Entrepreneurship is a life choice, not a job choice

I was looking at the websites supporting the various entrepreneurial programs at my alma mater, Northwestern's Kellogg School of Management. There seemed to be a lot of activity until the current recession began, but since then, things have slacked off dramatically--not surprising considering the economy.

However, entrepreneurial programs at the graduate level have always had something of a checkered history. Most MBA students gravitate to the careers that pay the most. For years, that was consulting and then investment banking. In the mid- and late-90's, entrepreneurship programs took off and became the most popular programs at some schools. I suspect that the majority of those students didn't pursue entrepreneurship because they had a burning desire to found and run their own companies; rather, they saw an opportunity for quick wealth if they could take their companies public or flip them to an acquirer. When the dot-com economy collapsed, interest in entrepreneurship programs dwindled, and investment banking once again took over. (Today, I have no idea what MBA students are gravitating to.)
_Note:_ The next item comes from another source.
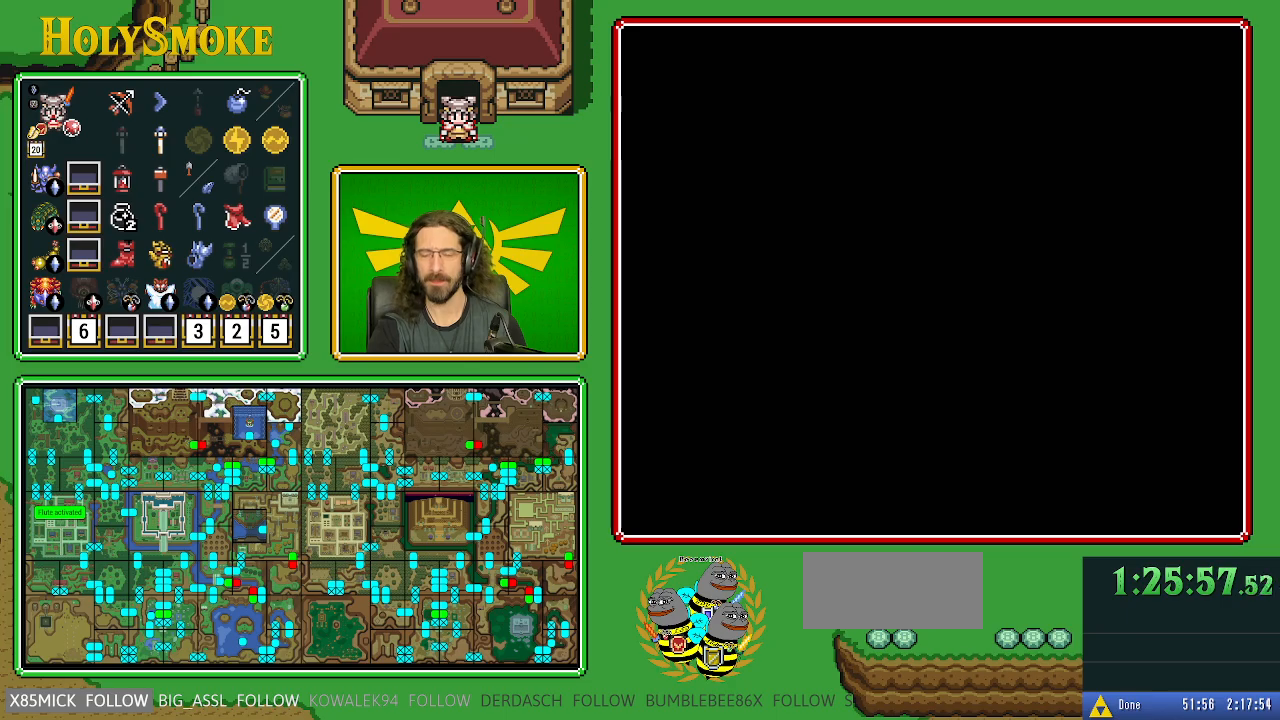
{"buttons": ["DPAD_UP"], "events": []}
I believe that entrepreneurship is a life choice, not a job choice. You're either driven to create and build companies or you're not. You can teach the nuts and bolts of creating and building businesses, but not the mindset. In fact, the skills needed to be a successful entrepreneur are rarely taught in MBA programs. Graduate business programs are designed to create specialists--a student will be exposed to all the important disciplines, but they're expected to specialize in one or, as I was able to do, at most two. You graduate as a finance or marketing specialist, but to be a successful entrepreneur, you have to be a generalist. You must be functionally competent in a lot of areas, including product development, sales, marketing, finance, accounting, hiring, legal issues and a lot more.

I would gently suggest to anyone looking at entrepreneurship as a "get rich quick" opportunity that you're out of your mind. I was raised in an entrepreneurial family--my parents owned a retail store, and my father often said that he was in business for himself because he was unable to work for anyone else. It was a very difficult life for them, although they made sure that my sister and I had everything we needed. For 30 years, they were always one bad Christmas season away from disaster. They survived because they were driven to survive.

For you to really be successful, you have to be driven to build a business on your own, not on someone else's payroll. No graduate program can put that drive into your blood. It's either there or it's not.